#### [EXERCISES TO COMPLETE]
**a.** Please output the Klinefeldt biography word for word from "Nicholas Arthur Klinefeldt" to "in Iowa City.".
**b.** According to the Klinefeldt biography, who succeeded him as United States Attorney for the Southern District of Iowa?

#### [DOCUMENT SEGMENT]
────────────────────

United States Attorney for the Southern District of Iowa
- In office November 25, 2009 – November 15, 2015
- President: Barack Obama
- Preceded by: Matthew Whitaker
- Succeeded by: Marc Krickbaum

Personal details
- Born: 1974 (age 51–52) Des Moines, Iowa, U.S.
- Education: University of Iowa (BA, JD)

= Nicholas A. Klinefeldt =

American attorney

Nicholas Arthur Klinefeldt (born 1974) is an American attorney who served as the United States Attorney for the Southern District of Iowa from 2009 to 2015.

== Education ==
Klinefeldt was born in 1974 in Des Moines, Iowa. He attended received a Bachelor of Arts with honors in 1995 from the University of Iowa and a Juris Doctor with distinction in 2000 from the University of Iowa College of Law. He was the Note & Comment Editor of the Journal of Gender, Race, & Justice. Between his degrees, Kleinfeldt worked for Tom Harkin. During law school, he worked for the Federal Public Defender in Des Moines and at Tindal, Erdahl, Goddard, & Nestor in Iowa City.

────────────────────

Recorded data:
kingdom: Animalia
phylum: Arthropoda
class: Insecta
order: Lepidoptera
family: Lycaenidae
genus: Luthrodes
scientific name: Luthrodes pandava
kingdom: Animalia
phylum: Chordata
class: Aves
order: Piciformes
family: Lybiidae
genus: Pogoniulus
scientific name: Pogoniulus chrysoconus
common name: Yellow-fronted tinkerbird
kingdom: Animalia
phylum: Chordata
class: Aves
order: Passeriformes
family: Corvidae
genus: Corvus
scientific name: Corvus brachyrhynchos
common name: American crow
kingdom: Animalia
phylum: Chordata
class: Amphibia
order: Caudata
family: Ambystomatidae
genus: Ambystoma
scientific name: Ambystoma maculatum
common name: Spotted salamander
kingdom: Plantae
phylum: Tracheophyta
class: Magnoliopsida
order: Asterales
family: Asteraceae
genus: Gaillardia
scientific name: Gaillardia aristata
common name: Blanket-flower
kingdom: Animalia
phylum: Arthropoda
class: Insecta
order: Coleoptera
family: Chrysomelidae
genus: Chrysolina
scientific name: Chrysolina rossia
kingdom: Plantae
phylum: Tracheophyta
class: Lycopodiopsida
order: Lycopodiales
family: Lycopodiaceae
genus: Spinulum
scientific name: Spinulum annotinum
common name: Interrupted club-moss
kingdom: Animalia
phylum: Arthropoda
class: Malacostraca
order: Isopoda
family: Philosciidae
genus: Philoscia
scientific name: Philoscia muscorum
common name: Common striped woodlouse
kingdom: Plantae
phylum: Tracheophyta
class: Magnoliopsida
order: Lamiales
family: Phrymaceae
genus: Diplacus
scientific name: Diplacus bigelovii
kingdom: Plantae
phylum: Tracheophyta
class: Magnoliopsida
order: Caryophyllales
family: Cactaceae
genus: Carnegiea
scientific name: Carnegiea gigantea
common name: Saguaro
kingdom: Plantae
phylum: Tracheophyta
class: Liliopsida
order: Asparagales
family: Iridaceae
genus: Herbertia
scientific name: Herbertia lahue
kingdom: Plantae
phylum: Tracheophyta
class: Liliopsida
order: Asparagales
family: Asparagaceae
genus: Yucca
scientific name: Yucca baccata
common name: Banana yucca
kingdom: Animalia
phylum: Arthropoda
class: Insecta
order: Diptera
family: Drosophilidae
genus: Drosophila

────────────────────

#### [ANSWER SET]
**a.**
Nicholas Arthur Klinefeldt (born 1974) is an American attorney who served as the United States Attorney for the Southern District of Iowa from 2009 to 2015.

== Education ==
Klinefeldt was born in 1974 in Des Moines, Iowa. He attended received a Bachelor of Arts with honors in 1995 from the University of Iowa and a Juris Doctor with distinction in 2000 from the University of Iowa College of Law. He was the Note & Comment Editor of the Journal of Gender, Race, & Justice. Between his degrees, Kleinfeldt worked for Tom Harkin. During law school, he worked for the Federal Public Defender in Des Moines and at Tindal, Erdahl, Goddard, & Nestor in Iowa City.

**b.** Marc Krickbaum